Il arrive qu'à la sortie de la salle, on se retrouve incapable de réagir. Comme si dorénavant, plus rien ne sera jamais pareil. Comme si c'était "Le Premier Jour Du Reste De Ta Vie". Rémi Bezançon nous livrait, dans son deuxième long-métrage, un portrait de famille touchant. Une fresque originale, orchestrée avec beaucoup de soin, loin des schémas éculés des comédies dramatiques familiales et magnifiquement interprétée. Bref, autant dire que le réalisateur était attendu au tournant avec son adaptation du roman à succès de Eliette Abecassis. L'arrivée de ce nouveau venu est-il un heureux événement ?
Barbara et Nicolas sont jeunes, insouciants. Ils s'aiment. Ils s'aiment avec cette inconscience qui anime les jeunes amants. Une inconscience amoureuse qui fera vite dire à Nicolas « J'ai envie d'un enfant de toi » et Barbara de répondre vivement « Fais-le moi ». Un enfant né de l'amour a-t-il plus de chances d'être heureux ? Un adage vite oublié par la suite : grossesse, accouchement, dépression post-partum… Avec sincérité et réalisme, "Un Heureux Événement" dresse une vision de la maternité que l'on préfère ignorer. Un témoignage poignant des souffrances et du mal-être nés de ce bouleversement dans la vie d'un couple.

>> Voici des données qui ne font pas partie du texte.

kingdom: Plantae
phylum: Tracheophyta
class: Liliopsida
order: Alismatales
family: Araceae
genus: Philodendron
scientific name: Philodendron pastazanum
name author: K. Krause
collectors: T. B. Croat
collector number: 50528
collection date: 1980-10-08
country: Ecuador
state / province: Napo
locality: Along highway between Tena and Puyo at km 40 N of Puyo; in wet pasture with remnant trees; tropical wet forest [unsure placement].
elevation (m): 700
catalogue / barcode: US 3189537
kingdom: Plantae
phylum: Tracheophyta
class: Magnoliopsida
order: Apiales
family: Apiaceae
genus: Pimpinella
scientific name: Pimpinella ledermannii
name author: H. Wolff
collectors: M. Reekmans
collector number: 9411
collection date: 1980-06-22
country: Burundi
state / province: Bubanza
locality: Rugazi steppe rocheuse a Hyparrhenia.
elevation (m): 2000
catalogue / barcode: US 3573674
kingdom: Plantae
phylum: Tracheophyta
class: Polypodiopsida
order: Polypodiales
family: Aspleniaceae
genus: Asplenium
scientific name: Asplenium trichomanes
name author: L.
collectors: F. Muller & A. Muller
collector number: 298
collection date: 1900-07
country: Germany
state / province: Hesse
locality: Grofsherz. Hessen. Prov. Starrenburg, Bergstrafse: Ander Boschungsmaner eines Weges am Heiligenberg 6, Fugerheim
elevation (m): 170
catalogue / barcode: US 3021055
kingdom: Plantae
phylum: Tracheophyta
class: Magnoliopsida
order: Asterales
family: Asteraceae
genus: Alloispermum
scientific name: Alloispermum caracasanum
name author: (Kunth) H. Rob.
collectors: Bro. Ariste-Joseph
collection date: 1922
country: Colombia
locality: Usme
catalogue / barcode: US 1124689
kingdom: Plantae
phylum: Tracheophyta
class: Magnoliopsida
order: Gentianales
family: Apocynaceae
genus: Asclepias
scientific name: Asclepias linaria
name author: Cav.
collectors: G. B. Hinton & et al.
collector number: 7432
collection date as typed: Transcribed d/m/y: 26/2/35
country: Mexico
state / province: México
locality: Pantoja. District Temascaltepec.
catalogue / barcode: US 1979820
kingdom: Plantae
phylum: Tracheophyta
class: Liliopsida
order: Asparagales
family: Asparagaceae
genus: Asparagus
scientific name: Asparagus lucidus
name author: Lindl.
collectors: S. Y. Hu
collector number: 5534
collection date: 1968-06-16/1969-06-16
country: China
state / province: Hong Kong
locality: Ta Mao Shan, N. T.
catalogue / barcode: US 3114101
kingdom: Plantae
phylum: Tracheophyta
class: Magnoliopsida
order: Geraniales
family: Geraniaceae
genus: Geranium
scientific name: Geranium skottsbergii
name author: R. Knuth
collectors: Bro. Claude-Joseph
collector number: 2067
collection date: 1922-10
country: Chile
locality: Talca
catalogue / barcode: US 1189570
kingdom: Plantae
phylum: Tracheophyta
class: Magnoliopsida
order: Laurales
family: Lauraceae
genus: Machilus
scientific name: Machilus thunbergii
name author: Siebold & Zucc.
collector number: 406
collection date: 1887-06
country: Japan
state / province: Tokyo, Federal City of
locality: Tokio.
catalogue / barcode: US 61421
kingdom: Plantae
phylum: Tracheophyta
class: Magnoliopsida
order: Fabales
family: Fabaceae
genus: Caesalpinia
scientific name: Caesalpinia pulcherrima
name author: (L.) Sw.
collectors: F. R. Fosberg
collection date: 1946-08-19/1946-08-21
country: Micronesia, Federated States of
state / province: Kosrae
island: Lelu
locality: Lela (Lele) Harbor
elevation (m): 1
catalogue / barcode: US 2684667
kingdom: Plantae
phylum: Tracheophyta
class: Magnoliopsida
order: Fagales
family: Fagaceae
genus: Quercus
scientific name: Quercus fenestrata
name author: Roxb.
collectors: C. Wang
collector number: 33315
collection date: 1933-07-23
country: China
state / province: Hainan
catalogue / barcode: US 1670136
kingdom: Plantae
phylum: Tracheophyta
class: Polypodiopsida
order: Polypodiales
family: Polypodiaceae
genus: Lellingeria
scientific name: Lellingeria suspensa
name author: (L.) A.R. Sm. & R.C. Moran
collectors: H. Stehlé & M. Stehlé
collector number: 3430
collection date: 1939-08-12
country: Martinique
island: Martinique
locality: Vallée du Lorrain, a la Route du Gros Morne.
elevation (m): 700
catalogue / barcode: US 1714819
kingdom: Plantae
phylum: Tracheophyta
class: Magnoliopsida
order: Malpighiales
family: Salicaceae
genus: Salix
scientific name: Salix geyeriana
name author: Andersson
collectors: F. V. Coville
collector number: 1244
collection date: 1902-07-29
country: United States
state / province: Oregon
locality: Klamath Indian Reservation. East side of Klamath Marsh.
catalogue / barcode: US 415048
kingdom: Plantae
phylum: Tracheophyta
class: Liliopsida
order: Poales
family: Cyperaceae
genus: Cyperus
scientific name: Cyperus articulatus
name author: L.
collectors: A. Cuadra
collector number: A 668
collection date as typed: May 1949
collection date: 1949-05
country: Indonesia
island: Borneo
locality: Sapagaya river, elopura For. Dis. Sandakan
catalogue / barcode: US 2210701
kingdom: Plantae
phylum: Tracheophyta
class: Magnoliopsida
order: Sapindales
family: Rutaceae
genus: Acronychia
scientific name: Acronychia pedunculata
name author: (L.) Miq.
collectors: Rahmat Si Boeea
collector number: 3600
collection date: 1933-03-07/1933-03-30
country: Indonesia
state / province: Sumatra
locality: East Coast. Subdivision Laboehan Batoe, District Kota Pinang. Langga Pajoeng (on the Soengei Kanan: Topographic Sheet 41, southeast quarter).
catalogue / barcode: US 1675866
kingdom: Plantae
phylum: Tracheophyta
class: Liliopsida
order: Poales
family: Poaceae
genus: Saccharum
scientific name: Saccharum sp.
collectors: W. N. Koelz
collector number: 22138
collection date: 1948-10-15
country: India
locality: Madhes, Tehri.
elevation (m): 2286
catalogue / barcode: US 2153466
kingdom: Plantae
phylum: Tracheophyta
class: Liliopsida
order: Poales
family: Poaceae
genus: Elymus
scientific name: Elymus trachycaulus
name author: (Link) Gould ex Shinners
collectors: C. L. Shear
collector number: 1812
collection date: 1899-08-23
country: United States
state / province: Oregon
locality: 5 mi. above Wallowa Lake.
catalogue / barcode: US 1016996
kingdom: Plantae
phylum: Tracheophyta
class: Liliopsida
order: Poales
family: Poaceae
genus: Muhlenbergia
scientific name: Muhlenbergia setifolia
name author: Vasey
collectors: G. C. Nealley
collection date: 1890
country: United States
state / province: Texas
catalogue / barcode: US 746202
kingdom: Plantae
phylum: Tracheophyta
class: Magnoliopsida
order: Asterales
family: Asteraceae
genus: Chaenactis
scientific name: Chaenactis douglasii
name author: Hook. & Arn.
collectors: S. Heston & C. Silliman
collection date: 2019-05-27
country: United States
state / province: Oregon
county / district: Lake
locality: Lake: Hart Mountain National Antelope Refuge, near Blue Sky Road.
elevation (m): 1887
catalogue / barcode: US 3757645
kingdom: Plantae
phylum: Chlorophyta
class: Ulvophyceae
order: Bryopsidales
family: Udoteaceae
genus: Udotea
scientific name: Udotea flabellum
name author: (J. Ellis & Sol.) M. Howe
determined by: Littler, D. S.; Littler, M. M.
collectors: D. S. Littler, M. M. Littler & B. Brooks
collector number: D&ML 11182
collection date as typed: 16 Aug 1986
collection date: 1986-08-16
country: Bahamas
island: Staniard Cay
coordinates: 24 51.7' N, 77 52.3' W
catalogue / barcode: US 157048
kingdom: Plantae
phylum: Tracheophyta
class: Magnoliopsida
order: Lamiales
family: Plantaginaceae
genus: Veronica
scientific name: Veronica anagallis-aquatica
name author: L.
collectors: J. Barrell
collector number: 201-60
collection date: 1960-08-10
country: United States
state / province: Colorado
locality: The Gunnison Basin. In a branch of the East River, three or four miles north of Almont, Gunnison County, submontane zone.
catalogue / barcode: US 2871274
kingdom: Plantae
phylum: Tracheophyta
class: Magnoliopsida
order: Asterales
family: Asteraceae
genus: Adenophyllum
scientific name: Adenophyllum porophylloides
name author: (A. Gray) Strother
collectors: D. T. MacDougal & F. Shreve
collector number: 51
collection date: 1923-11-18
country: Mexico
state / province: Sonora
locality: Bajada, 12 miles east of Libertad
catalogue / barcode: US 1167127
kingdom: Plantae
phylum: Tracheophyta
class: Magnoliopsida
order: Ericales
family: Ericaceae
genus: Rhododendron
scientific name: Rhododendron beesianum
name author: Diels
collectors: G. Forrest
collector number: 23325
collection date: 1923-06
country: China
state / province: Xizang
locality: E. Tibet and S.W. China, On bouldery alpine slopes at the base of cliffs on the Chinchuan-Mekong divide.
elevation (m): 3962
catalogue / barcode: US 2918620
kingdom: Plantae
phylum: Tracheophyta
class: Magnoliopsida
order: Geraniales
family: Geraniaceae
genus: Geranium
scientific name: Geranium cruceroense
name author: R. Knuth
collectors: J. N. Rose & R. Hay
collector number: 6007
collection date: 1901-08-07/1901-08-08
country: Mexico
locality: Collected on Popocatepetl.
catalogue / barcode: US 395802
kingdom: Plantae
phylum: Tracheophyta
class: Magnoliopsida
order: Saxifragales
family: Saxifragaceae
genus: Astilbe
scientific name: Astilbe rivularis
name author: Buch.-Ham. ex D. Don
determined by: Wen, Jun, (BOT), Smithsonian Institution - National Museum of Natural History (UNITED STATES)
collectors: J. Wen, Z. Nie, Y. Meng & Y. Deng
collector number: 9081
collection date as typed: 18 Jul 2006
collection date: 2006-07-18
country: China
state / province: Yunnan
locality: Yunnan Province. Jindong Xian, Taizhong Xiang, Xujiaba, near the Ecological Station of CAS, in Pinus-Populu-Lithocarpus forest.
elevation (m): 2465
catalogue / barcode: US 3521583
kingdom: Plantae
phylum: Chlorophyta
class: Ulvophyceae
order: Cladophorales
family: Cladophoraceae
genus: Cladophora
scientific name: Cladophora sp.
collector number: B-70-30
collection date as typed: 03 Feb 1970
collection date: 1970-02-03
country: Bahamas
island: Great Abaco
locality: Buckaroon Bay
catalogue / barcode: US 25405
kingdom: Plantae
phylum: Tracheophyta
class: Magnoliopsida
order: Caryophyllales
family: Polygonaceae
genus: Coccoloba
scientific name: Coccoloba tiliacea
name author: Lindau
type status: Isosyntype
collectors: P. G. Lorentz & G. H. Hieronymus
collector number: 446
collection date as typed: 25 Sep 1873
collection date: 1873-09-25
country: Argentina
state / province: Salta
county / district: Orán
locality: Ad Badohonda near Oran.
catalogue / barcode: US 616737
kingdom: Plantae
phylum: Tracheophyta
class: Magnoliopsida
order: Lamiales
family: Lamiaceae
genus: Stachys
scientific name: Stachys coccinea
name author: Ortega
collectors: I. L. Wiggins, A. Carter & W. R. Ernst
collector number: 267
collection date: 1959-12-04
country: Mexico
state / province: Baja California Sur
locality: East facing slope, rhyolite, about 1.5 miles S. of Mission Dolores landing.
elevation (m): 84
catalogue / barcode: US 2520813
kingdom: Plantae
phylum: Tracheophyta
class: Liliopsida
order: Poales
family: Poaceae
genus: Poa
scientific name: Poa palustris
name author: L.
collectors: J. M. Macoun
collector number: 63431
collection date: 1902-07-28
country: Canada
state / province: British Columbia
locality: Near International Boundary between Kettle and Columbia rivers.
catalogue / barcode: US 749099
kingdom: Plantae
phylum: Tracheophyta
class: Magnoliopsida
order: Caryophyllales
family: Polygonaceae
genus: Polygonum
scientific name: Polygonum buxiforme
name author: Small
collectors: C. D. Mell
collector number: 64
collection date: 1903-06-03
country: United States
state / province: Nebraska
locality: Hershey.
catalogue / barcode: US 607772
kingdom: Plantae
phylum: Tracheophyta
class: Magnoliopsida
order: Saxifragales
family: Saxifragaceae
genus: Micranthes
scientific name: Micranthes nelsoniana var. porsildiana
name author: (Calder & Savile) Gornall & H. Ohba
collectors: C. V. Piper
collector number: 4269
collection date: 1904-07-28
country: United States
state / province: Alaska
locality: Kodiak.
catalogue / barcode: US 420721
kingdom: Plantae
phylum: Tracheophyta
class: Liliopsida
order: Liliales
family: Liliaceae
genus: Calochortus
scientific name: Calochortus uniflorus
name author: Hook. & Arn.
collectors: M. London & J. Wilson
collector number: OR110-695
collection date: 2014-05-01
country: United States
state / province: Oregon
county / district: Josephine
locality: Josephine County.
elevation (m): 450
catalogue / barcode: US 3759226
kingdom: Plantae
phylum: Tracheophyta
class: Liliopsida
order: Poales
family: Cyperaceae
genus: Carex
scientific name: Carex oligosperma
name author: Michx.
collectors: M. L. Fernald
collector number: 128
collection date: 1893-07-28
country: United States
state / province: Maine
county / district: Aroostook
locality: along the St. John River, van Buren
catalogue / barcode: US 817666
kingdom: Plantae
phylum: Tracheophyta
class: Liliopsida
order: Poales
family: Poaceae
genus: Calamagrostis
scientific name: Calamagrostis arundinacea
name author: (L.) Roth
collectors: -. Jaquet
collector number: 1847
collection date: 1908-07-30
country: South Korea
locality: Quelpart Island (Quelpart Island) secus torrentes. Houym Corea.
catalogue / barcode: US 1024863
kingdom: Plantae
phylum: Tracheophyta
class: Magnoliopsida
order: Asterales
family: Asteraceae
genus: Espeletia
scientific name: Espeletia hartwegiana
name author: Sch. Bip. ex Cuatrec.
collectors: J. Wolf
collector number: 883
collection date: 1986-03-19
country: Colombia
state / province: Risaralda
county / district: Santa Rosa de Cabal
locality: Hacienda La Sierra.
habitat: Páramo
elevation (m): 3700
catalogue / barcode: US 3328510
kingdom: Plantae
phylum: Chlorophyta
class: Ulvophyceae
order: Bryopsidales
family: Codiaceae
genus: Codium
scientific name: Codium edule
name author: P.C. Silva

Une vision d'autant plus pessimiste puisqu'elle vient mettre en péril le bonheur de ce couple auquel on s'est attaché dans une première partie riche en répliques cultes et situations tordantes. Une première partie qui contraste nettement avec l'après accouchement. Comme si le réalisateur voulait nous faire ressentir les émotions de Louise Bourgoin au plus proche. Il délaisse peu à peu la joie, l'humour, et l'amour au profit d'un égoïsme maternel feint par l'ancienne miss météo avec une grande justesse.
On pourrait alors reprocher au film un dosage disproportionné, passant du rire aux larmes. Mais les interventions appréciées de certains personnages secondaires (les apparitions de Josiane Balasko, mère génération baby boom à la cool, sont un vrai régal) viennent rééquilibrer quelque peu cet écart. Car comme pour son précédent métrage, Bezançon accorde une importance primordiale à ses protagonistes et aux relations qui les lient. A commencer par son duo principal. Pio Marmaï brille par son naturel. Louise Bourgoin rayonne ! Enfin un rôle sans extravagances. Il ne s'agit plus de jouer, elle incarne. S'abandonnant à ses émotions, elle semble véritablement se confronter aux affres de la maternité.
Les deux acteurs affichent une rare complicité, donnant du relief à ce couple en tourment. En résulte des scènes teintées d'un réalisme surprenant, notamment la rencontre par titres de film interposés et un accouchement intense, oscillant entre humour et émotions fortes. On ressent d'ailleurs un certain malaise à être présent au cours cet acte d'une intimité extrême. Un réalisme et un discours sans concessions qui donnent un caractère unique à un récit pourtant universel. Bezançon ne se contente pas d'adapter le roman, il lui donne vie.
On rit à en pleurer, avant de simplement pleurer. Des émotions en dents de scie, dictées par une Louise Bourgoin étonnante et une mise en scène qui dépasse presque la fiction. Nous ne sommes plus spectateurs, nous sommes les témoins de cette histoire. Oublier l'ironie du titre, ce film est un heureux événement.